说着,乐子遥从怀里掏出一块令牌,恭敬的交到拓跋桁手里。
令牌全身由和田玉打造,上面由浮雕手艺,刻着逍遥门三个大字。
拓跋桁看了看令牌,又抬头看了看乐子遥。
“不过是个令牌而已,有心之人完全可以随意仿造一个,朕从未见过逍遥宫宫主的令牌,无法证明这个令牌的真假。”
见拓跋桁并不愿意相信最近,乐子遥的脸上也不见气恼,只是微微一笑,从拓跋桁的手中将令牌接了过来。
“既然皇上不愿相信,草民也没什么办法,不知如何才能让殿下相信草民便是逍遥宫的宫主呢?”
“很简单,只要你能帮朕找到李长歌,什么样的合作朕都愿意同你商议。
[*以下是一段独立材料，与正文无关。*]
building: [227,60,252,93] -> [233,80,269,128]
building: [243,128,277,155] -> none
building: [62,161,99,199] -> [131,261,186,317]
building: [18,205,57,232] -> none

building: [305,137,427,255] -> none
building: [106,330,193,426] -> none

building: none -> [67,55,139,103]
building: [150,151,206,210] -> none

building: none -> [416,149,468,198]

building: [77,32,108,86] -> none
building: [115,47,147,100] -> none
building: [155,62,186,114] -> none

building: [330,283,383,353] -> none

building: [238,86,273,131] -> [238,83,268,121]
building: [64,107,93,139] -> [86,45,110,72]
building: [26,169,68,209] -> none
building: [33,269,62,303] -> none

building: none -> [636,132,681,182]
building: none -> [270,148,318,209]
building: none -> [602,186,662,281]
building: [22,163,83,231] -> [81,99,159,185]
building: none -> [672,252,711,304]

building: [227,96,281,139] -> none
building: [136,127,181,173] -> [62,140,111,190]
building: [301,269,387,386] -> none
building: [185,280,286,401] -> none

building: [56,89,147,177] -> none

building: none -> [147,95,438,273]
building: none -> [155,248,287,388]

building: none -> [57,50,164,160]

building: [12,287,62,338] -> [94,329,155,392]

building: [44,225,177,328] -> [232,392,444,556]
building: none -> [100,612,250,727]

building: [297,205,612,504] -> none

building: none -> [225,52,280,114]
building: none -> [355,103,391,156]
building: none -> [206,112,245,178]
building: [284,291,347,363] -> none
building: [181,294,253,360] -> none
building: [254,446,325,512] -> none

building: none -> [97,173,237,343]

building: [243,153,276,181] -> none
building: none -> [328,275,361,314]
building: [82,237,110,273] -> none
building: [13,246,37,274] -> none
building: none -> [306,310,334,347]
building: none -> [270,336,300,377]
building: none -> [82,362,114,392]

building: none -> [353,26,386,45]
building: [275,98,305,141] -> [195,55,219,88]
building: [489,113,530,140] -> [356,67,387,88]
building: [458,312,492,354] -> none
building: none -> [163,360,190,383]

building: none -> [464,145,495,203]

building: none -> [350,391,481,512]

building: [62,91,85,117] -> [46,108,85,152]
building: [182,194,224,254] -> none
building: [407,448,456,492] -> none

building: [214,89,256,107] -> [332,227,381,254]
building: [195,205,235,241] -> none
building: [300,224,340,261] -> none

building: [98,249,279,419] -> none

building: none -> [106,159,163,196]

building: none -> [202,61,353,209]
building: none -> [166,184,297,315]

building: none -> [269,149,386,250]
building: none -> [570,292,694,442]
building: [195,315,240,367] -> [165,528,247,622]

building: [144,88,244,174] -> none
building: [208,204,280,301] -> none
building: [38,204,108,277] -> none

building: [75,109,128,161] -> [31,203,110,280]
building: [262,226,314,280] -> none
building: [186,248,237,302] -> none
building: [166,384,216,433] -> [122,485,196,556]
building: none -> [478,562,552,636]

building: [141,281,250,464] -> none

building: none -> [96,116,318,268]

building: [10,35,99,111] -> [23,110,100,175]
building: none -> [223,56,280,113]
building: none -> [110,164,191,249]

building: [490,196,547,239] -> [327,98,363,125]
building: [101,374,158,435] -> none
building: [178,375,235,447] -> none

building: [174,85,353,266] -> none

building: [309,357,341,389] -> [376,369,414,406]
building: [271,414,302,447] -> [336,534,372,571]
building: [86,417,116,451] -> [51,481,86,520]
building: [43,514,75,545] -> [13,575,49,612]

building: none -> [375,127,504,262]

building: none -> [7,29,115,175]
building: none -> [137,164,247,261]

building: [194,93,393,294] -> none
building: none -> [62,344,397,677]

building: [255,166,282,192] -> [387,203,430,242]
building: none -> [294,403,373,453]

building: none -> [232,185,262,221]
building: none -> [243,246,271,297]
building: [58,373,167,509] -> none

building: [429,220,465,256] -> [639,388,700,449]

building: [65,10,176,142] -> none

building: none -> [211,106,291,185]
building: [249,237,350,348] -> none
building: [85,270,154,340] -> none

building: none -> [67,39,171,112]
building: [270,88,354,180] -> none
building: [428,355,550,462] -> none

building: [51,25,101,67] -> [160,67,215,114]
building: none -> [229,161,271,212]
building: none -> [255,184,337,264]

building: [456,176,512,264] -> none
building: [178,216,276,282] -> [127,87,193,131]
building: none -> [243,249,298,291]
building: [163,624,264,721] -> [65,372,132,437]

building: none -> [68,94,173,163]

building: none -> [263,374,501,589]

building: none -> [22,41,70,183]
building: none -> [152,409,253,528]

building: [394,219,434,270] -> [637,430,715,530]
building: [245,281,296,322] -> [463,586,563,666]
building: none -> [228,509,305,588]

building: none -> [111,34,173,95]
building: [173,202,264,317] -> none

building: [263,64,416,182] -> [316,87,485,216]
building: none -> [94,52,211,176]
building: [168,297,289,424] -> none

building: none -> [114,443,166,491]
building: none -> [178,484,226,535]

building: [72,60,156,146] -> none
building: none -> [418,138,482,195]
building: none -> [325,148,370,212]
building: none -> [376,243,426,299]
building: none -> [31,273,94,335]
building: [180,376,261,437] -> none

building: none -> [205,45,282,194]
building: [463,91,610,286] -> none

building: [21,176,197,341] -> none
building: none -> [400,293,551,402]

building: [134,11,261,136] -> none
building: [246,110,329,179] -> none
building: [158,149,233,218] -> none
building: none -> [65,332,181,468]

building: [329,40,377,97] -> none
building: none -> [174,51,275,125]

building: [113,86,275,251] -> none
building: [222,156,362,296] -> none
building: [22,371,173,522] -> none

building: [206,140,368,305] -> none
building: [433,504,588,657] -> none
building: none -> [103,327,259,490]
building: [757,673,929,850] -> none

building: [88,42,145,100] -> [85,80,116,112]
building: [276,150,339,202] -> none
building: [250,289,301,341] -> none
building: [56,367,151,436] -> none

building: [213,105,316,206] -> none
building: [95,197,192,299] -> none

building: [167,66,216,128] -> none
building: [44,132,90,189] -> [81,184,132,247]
”
“殿下倒是不想吃亏。”乐子遥笑着摇了摇头。
就当拓跋桁以为他不会答应自己时,却听到对方继续说道:“既然殿下执意如此,草民也只好答应,不过草民希望殿下也能遵守您与草民之间的约定。”
“这是自然,君子一言,驷马难追。”
“驷马难追。”
话音落下,乐子遥转身便走。
快步来到了宫门外,吹了一声口哨。
刹那间,无数个衣着类似的男子从四周涌了出来,皆半跪在乐子遥面前。
“参见宫主。”
“起来吧。”
“谢门主。”
众人起身之后,一位站在最前方的男子出声问道:“门主今日叫外面前来,可是有什么要事吩咐。”
“倒也不是什么要事,不过是需要你们帮我找一个人。”
说着,乐子遥从袖袍中取出一卷画卷 ,画卷展开,里面的女子分明就是方才被拓跋含章挟持走的李长歌!
男子向前两步,恭敬的接过乐子遥手中的画卷。
“这便是你们等下要找的人,名字唤作李长歌,一旦找到找到,立刻用信号弹通知我,我会尽快赶到。”
说完,乐子遥又掏出了另一张画纸。
虽然看不大清楚,但也能隐约分辨出上面男人的样貌。
“此人名叫拓跋含章,正是挟持者,若是遇到他,一定要加强搜索力度,说不定就能在他的附近找寻到李长歌的踪迹。”
接过画卷之后,众人半跪在地,应声之后,便各自传阅开来,直到众人全部传阅完毕,才又四处散开,搜寻起来。
又过了几个时辰的时间,一位逍遥宫的弟子总算是在一出民宅内找到了李长歌的踪迹。
因为长时间未进食的原因,李长歌此时的身体格外的虚弱。
整个人瘫软在地上,皱着眉头,半晌也不见她动上一下。
拓跋含章仍是坐在
离李长歌不远的位置,低着头不知在想些什么。
见到此附场景,宫人心中也有些犹豫。
若是此时点燃信号弹,势必会被拓跋含章发现。
若是打草惊蛇,导致对方带着李长歌一起逃离,那就有些得不偿失了。
犹豫了半晌,宫人还是决定暂时赶去三里之外的场地,找了片空地,点燃了信号弹。
不过是半刻钟的时间,众人便赶到了信号弹燃烧的地点,就连乐子遥也在半刻钟的时间内赶到。
“李长歌现在何处?”
“回禀宫主,李长歌现在三里之外的一处民宅内。”
听了宫人的说法,乐子遥拧紧了眉心,厉声呵斥道:“既然如此,那你为何不将人提前救出?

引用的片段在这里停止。